"It is her sister Nanna," he muttered to himself, and knew that he lied in saying it. The old wives' tales, at which he had shuddered in boyhood, came crowding back upon him—grisly legends of vampire shapes and of the phantoms, invariably feminine in form, who were said to inhabit ruined places. A panic terror seized him as he watched the apparition gliding so swiftly and noiselessly upon the unconscious girl. Yet he continued to run forward, stumbling and slipping on the treacherous foothold of melting snow.

Esmay had reached a side door of the main building; quite naturally she entered and closed the door behind her, while the white-robed figure, after hesitating a moment, walked to a far corner of the house and disappeared. Out of the indefinite distance came the deep-throated bay of a hound. Constans turned and fled for his life.

Safely astride the wall coping he looked back. All was quiet in the garden, and at that instant a light shone out at an upper window of the house.

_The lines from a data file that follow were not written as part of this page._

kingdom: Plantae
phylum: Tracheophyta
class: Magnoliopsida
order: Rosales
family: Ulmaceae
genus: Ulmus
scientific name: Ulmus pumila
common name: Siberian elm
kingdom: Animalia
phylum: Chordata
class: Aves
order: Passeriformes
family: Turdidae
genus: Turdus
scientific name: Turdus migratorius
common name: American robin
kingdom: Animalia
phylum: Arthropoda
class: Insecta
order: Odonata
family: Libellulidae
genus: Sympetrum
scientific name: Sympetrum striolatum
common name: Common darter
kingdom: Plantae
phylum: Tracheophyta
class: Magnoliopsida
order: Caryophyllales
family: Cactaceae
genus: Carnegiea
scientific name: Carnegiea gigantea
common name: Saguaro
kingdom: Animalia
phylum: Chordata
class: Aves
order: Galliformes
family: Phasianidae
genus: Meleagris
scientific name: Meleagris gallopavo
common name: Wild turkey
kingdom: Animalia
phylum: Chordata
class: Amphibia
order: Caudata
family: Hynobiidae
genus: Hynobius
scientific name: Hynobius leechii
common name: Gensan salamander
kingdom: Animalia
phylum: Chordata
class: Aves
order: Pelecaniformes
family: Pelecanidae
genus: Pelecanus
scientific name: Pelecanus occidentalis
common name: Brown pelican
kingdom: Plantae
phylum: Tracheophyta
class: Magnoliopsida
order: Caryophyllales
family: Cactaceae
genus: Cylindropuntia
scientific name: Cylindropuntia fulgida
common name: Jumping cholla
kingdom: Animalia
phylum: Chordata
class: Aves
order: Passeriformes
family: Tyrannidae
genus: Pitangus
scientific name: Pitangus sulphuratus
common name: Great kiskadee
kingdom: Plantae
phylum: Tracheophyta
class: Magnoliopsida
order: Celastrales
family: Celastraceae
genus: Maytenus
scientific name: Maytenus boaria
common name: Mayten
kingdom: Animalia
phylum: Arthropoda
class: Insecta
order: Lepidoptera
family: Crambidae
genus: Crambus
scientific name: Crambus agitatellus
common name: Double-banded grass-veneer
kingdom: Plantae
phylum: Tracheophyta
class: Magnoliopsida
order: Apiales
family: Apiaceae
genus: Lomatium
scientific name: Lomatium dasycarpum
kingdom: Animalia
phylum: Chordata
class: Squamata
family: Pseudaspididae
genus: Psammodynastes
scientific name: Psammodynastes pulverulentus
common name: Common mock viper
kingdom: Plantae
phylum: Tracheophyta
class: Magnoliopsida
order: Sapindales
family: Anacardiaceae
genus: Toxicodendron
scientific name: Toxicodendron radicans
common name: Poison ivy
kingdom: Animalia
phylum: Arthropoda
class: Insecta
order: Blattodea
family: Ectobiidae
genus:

"She is safe," he told himself, and that was enough to know.

As he walked slowly westward, the thought of Ulick came again to him. Had he really promised the girl that he would tell Ulick nothing? Ridiculous as it may appear, he could not remember.


XVI
AS IN A LOOKING-GLASS

Arcadia House, while it certainly stood in need of the repairer's hand, was by no means uninhabitable, a fact which spoke well for the honesty of its old-time builders. Its oak beams, fastened together with tree-nails instead of iron spikes, were still sound, and its brick walls, unusually massive in construction, were without a crack. Most important of all, the roof, shingled with the best cypress, remained water-tight, and so protected the interior from the ruinous effects of moisture. In outward appearance, however, Arcadia House had sadly degenerated. The stucco that originally covered the outer walls had fallen away here and there, leaving unsightly patches to vex the eye, and in many of the windows the glazing had been destroyed either wholly or in part.

Some years before Quinton Edge had taken possession of this abandoned Eden. The summers in the city were usually warm, and the Doomsmen were in the habit of seeking the upper stories of the tall buildings for relief, just as in the twentieth century people went to the mountains for the heated term. Quinton Edge, having accidentally discovered Arcadia House recognized its advantages as a summer residence, and he had his own reasons for desiring the privacy that its secluded situation afforded. He was satisfied with putting three or four of the rooms into livable condition, and as for the rest it was only necessary to repair the wall surrounding the grounds and stock the storehouses with fuel and provisions to make of Arcadia House the proverbial castle. That it was his castle was his own affair, and he had taken care that only the fewest possible number should be in the secret. Old Kurt and a couple of negro slave women made up the ordinary domestic staff of the establishment, and until the advent of Esmay and Nanna, some three months before, Arcadia House had received no visitors. And he would be a foolish man who called upon Quinton Edge without an invitation.

Esmay, after parting from Constans, paused a moment at the side entrance of the house. She wanted to look back, but a stronger instinct forbade it; she opened the door and passed into the hall.